→ **Study questions**:
1. In the account of Esoteric Breast Massage below, shorten the paragraph that begins "In the past when I had an EBM" while keeping its main facts.
2. In the account of Esoteric Breast Massage below, list every change in the writer's body that the text describes once the practitioner began working near the breasts.

→ **Exercise text**:

+ + + +

Esoteric Breast Massage – Helping me with Anxiety

by Rosie Bason, Mullumbimby, NSW, Australia

I realised yesterday after having an Esoteric Breast Massage (EBM) that I have accepted abuse in my life in so many ways, even when my body feels anxiety, being invaded or uncomfortable I have learnt a way to deal with it and not realised or accepted that it is a form of abuse.

In the past when I had an EBM I just wanted to get my breasts massaged, just to get it over and done with. I didn’t really care how my body felt because I was aiming for a result and I had it in my mind that if I didn’t get my breasts massaged then in some way I had failed.

Yesterday I learnt a lot about being an expert in NOT honoring my body and that even when I have felt uncomfortable I have just allowed things to continue as they are. I have never stopped and chosen another way. I wasn’t aware that I had a choice and that there was in fact another way.

What was so beautiful in my recent session was that I had a moment on the table where I felt so at ease, so relaxed and surrendered. However, when the practitioner began to work near my breasts my shoulder blades started to join together at the back and became really tense. My whole body started to tighten. My breathing completely changed as if I was having a full on anxiety attack. From where I was laying there with a gentle breath coming in and out of my nose to suddenly gasping for air and needing to open my mouth to take in a gulp of air. It was then that I realised that my body was showing me that I was not at ease anymore. I was feeling anxious.

+ + + +

→ **Entries provided**:
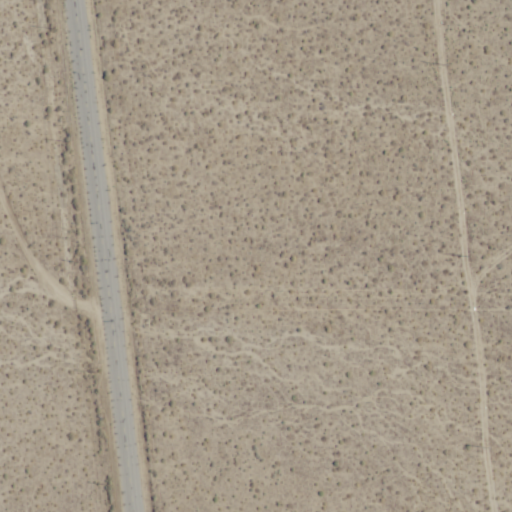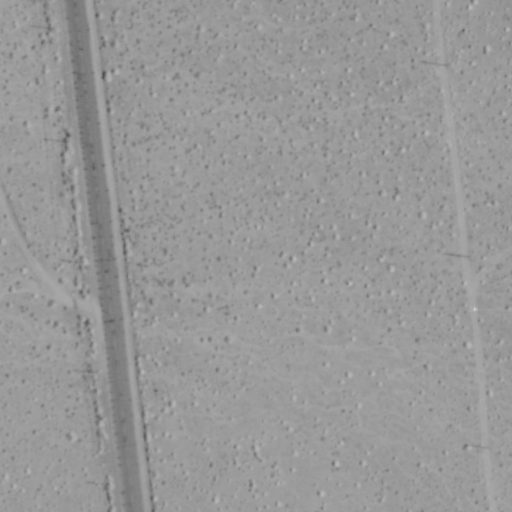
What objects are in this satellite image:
road: (41, 253)
road: (111, 255)
road: (462, 256)
road: (320, 289)
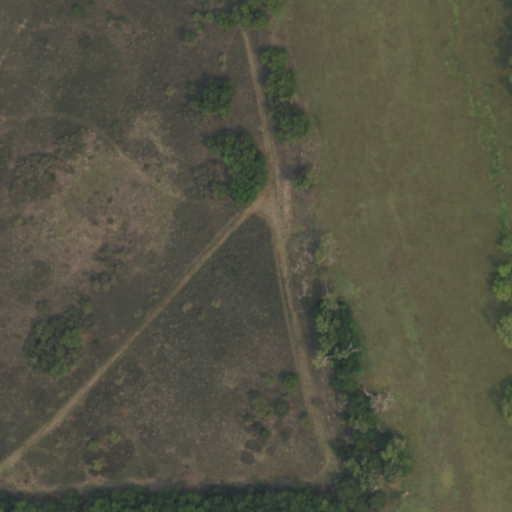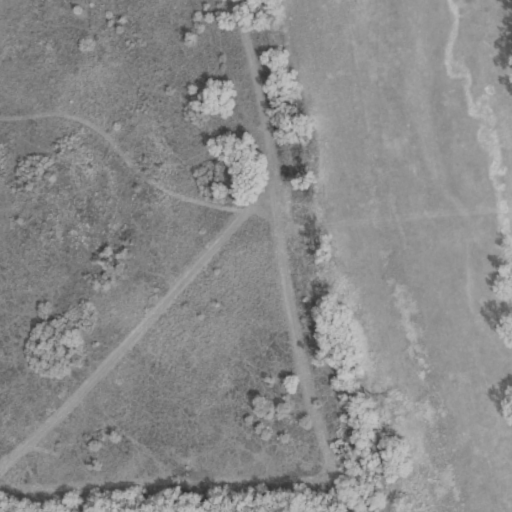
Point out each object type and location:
road: (186, 258)
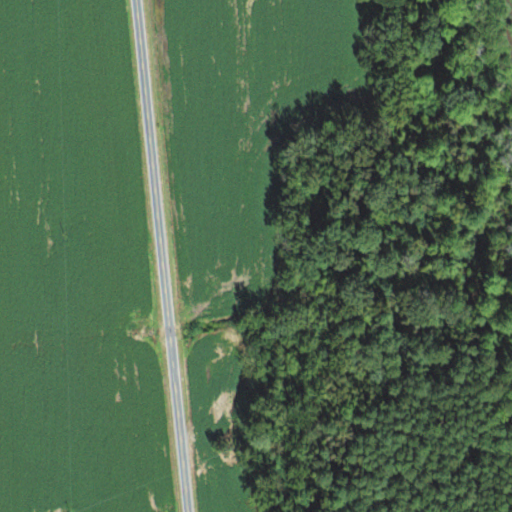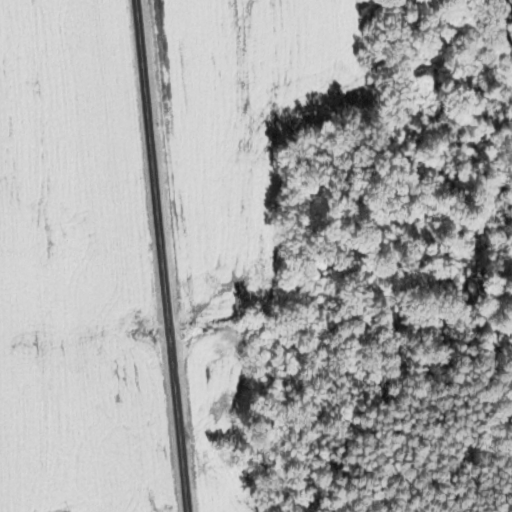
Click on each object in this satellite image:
crop: (251, 128)
road: (162, 255)
crop: (75, 268)
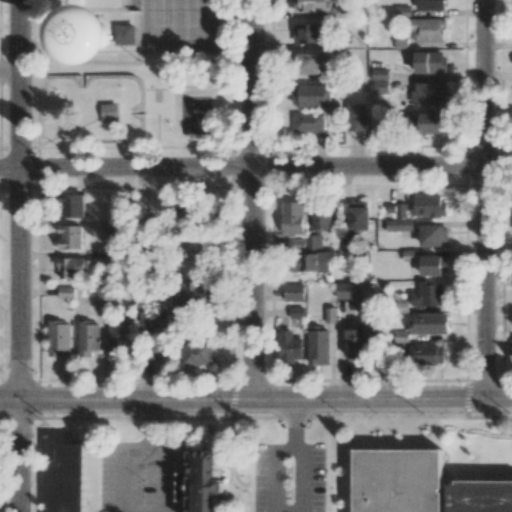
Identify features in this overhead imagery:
building: (431, 4)
building: (320, 7)
building: (403, 11)
park: (178, 26)
building: (428, 29)
water tower: (110, 32)
building: (308, 33)
building: (128, 34)
building: (430, 62)
building: (311, 65)
building: (379, 74)
park: (135, 83)
building: (380, 86)
building: (430, 93)
building: (310, 95)
park: (156, 101)
building: (110, 111)
building: (355, 117)
building: (308, 122)
building: (426, 122)
road: (255, 166)
road: (251, 200)
road: (483, 200)
building: (72, 205)
building: (428, 205)
building: (359, 215)
building: (186, 216)
building: (292, 218)
building: (322, 218)
building: (399, 225)
building: (434, 235)
building: (70, 237)
building: (313, 241)
building: (346, 242)
building: (295, 244)
building: (198, 253)
road: (18, 256)
building: (311, 262)
building: (434, 265)
building: (75, 266)
building: (348, 290)
building: (104, 291)
building: (188, 292)
building: (294, 292)
building: (429, 294)
building: (296, 312)
building: (150, 319)
building: (429, 323)
building: (59, 337)
building: (88, 338)
building: (119, 339)
building: (360, 341)
building: (319, 345)
building: (288, 347)
building: (197, 354)
building: (427, 354)
road: (256, 401)
road: (241, 417)
road: (489, 417)
road: (466, 456)
road: (231, 465)
parking lot: (501, 472)
parking lot: (143, 475)
building: (73, 477)
building: (74, 477)
road: (250, 477)
parking lot: (289, 477)
road: (329, 477)
building: (206, 482)
building: (401, 482)
building: (201, 483)
building: (420, 485)
road: (245, 487)
road: (120, 492)
road: (304, 508)
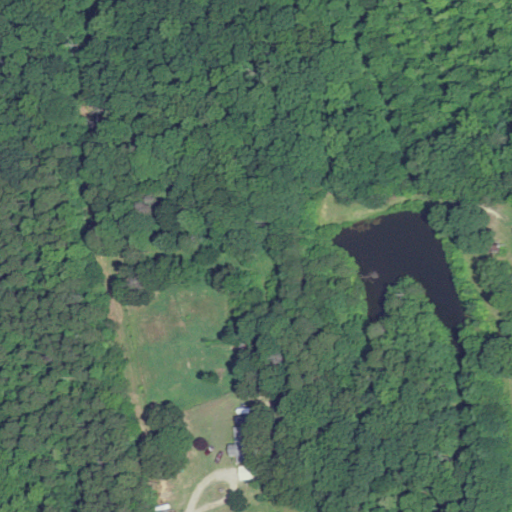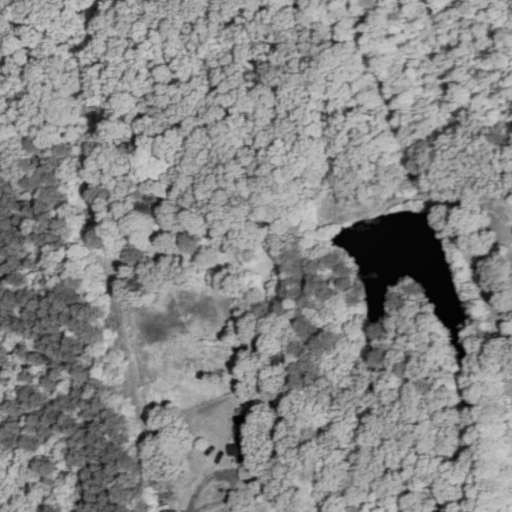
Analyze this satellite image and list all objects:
building: (279, 384)
building: (246, 444)
road: (228, 477)
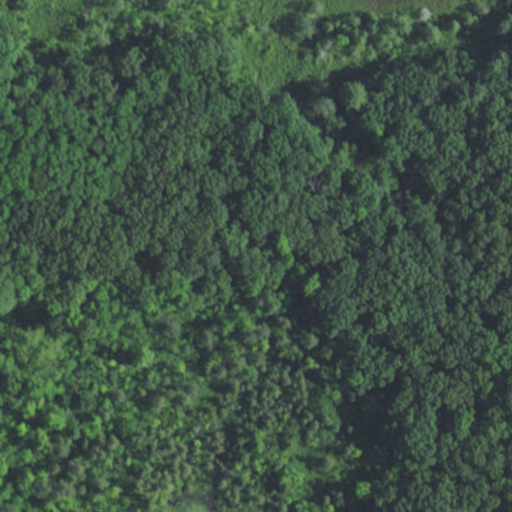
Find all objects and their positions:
road: (170, 168)
road: (446, 169)
road: (354, 239)
park: (256, 256)
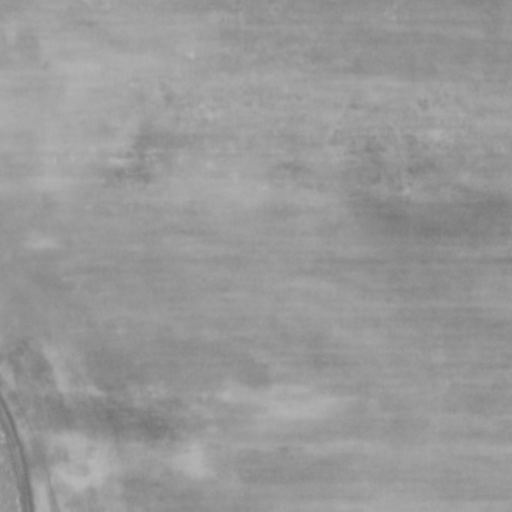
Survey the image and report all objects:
road: (18, 455)
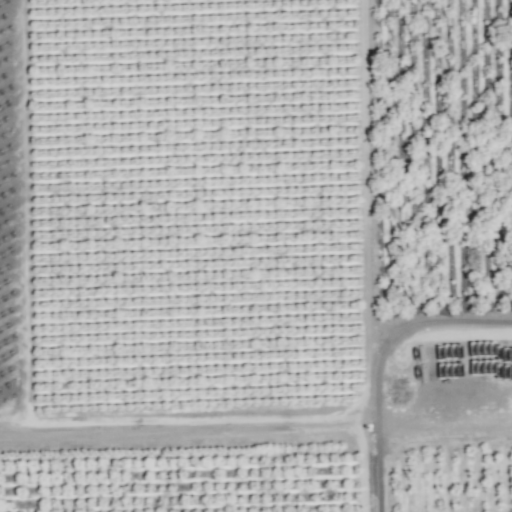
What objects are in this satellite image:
road: (386, 365)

+ + + +

→ **Answers to each task**:
1. In earlier EBM sessions, the writer only wanted the breasts massaged so it would be over with. The writer didn't care how the body felt, because the aim was a result, and not getting the massage would have meant failing.

2.
- The shoulder blades started to join together at the back and became really tense.
- The whole body started to tighten.
- The breathing completely changed, as if in a full-on anxiety attack.
- The writer began gasping for air.
- The writer needed to open the mouth to take in a gulp of air.